We have ninety men in hospital at present, of which fifty-four are wounded. We had one man killed, and one wounded at Mogrim to-day. A woman was wounded in the town yesterday. Report in town says seventy of our captured soldiers have deserted and have entered the fort at Omdurman.
Having been assured by my officers that it was a most terrible risk even to go along the bank near the Husseinyeh, even by night, owing to the Arabs’ rifle fire, and being extremely sceptical of the past (putting down the information given me as an excuse for doing nothing towards taking off the Husseinyeh the first night she got aground; and also as an effort to enhance the danger and daring of those men who did take off the ammunition, &c., the night before last), I went down to-night at 11.30 and found it was all a myth, and that if I wished I could take her off without any risk. However, as she is a target and occupies the attention of the Arabs, who leave the fort at Omdurman alone in consequence of her, I shall leave her as she is. Of course, needless to say, I found all the officers in charge absent; they had gone home to bed! However, I am not put out at it. They are, as a rule, the very feeblest of the conies, and nothing will change their nature. The Husseinyeh lies close to the junction of the White and Blue Niles, and one may say is within our lines.

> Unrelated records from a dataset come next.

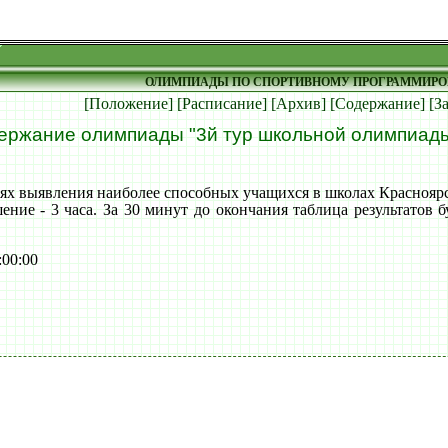
ОЛИМПИАДЫ ПО СПОРТИВНОМУ ПРОГРАММИР
[Положение]
[Расписание]
[Архив]
[Содержание]
[З
ержание олимпиады "3й тур школьной олимпиады
ях выявления наиболее способных учащихся в школах Красноярс
шение - 3 часа. За 30 минут до окончания таблица результатов 
:00:00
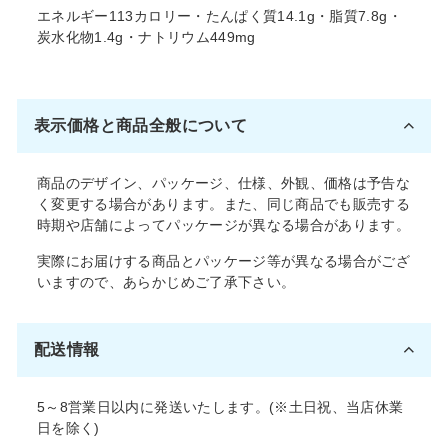
エネルギー113カロリー・たんぱく質14.1g・脂質7.8g・
炭水化物1.4g・ナトリウム449mg
表示価格と商品全般について
商品のデザイン、パッケージ、仕様、外観、価格は予告な
く変更する場合があります。また、同じ商品でも販売する
時期や店舗によってパッケージが異なる場合があります。
実際にお届けする商品とパッケージ等が異なる場合がござ
いますので、あらかじめご了承下さい。
配送情報
5～8営業日以内に発送いたします。(※土日祝、当店休業
日を除く)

I daresay this is a repetition, but if we do get out of this mess it is a miracle, for I do not think a slacker lot of officers ever could be found, but a bad workman always complains of his tools. A good workman turns out good work however rotten his tools may be.
November17.—It is really amusing to find (when one can scarcely call one’s life one’s own) one’s servant, already with one wife (which most men find is enough), coming and asking for leave for three days, in order to take another wife. Yet such was the case, a few days ago, with one of my servants.